# Jo Stafford



## Sam Ealy Johnson Jr (Oct 22, 2021)

Jo Stafford's '64 LP "Sweet Hour of Prayer" contains a hymn, What A Friend We Have In Jesus, that I have been unable to find on compilation discs of Stafford's music. It is not on "The Old Rugged Cross". Does anyone perhaps know where to find this recorded hymn on a CD?


----------



## Manxfeeder (Oct 19, 2010)

I looked at Discogs and Bookfinder, but I only see the album on vinyl. But I did notice that particular song is on YouTube.


----------



## Sam Ealy Johnson Jr (Oct 22, 2021)

I have been listening to this very recording on you tube for days! Thank you for looking, though.


----------



## Rogerx (Apr 27, 2018)

Sam Ealy Johnson Jr said:


> Jo Stafford's '64 LP "Sweet Hour of Prayer" contains a hymn, What A Friend We Have In Jesus, that I have been unable to find on compilation discs of Stafford's music.

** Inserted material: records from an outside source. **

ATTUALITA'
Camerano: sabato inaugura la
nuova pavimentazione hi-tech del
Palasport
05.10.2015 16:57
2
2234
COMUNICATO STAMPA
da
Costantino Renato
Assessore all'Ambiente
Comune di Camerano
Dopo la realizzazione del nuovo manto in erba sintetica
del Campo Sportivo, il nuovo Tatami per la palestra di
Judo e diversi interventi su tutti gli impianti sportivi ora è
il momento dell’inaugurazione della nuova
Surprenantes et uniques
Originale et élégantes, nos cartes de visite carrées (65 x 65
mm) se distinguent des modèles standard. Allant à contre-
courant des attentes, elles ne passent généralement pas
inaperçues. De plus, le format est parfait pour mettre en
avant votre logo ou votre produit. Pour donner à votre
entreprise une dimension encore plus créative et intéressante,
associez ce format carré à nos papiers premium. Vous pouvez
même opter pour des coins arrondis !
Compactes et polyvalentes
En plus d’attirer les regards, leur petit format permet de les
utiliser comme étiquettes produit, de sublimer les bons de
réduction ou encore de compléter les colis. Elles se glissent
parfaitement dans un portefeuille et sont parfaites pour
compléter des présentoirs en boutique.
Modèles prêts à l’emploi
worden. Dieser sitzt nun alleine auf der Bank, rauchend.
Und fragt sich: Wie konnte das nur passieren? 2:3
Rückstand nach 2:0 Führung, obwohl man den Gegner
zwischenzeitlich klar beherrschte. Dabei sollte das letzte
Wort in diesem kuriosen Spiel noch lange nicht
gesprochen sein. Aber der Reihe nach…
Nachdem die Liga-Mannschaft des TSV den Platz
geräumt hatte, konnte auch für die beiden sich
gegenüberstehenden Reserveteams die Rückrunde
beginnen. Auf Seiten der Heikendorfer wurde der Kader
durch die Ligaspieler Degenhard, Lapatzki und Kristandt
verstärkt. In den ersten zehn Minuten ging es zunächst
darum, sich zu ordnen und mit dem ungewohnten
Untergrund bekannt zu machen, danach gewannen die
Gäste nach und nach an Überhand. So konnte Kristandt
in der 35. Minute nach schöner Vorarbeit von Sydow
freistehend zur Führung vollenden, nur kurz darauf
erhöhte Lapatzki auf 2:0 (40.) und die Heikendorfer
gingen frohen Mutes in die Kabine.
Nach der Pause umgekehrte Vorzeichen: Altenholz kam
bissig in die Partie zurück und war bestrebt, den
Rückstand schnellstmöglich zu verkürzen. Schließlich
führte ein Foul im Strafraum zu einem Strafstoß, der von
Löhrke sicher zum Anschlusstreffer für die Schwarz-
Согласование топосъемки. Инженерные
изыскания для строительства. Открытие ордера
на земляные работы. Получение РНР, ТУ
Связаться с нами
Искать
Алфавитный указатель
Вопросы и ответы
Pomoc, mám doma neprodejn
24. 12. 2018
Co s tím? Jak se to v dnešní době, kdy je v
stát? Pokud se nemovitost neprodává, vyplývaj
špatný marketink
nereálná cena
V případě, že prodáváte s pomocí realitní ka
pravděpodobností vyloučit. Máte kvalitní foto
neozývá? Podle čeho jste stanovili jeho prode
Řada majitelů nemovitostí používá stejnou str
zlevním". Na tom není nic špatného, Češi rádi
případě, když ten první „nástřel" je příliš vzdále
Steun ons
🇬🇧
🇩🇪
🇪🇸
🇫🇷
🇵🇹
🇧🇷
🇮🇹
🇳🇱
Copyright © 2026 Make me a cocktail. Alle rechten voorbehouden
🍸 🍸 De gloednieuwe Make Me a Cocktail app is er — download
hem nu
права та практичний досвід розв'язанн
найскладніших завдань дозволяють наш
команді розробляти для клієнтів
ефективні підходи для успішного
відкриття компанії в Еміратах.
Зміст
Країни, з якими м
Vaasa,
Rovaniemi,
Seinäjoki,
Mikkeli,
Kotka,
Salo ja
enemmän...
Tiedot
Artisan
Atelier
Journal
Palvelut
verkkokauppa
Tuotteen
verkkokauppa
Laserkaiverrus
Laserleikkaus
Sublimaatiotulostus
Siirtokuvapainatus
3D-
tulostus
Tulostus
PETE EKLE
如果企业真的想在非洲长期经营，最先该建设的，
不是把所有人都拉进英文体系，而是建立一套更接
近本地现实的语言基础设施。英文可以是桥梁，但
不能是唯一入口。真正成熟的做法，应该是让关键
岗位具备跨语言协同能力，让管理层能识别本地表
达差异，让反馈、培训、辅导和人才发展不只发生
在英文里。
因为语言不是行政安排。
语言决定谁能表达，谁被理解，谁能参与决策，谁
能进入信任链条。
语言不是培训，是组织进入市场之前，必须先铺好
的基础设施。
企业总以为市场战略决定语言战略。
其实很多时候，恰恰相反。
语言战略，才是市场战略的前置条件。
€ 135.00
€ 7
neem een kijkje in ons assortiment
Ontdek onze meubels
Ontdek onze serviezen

It is not on "The Old Rugged Cross". Does anyone perhaps know where to find this recorded hymn on a CD?


I've search the whole internet, ( well almost) the only thing I could find:

https://www.discogs.com/release/11449715-Jo-Stafford-Jo-Staffords-Sweet-Hour-Of-Prayer


----------



## Sam Ealy Johnson Jr (Oct 22, 2021)

Thank you for your diligence, Rogerx, in any case!


----------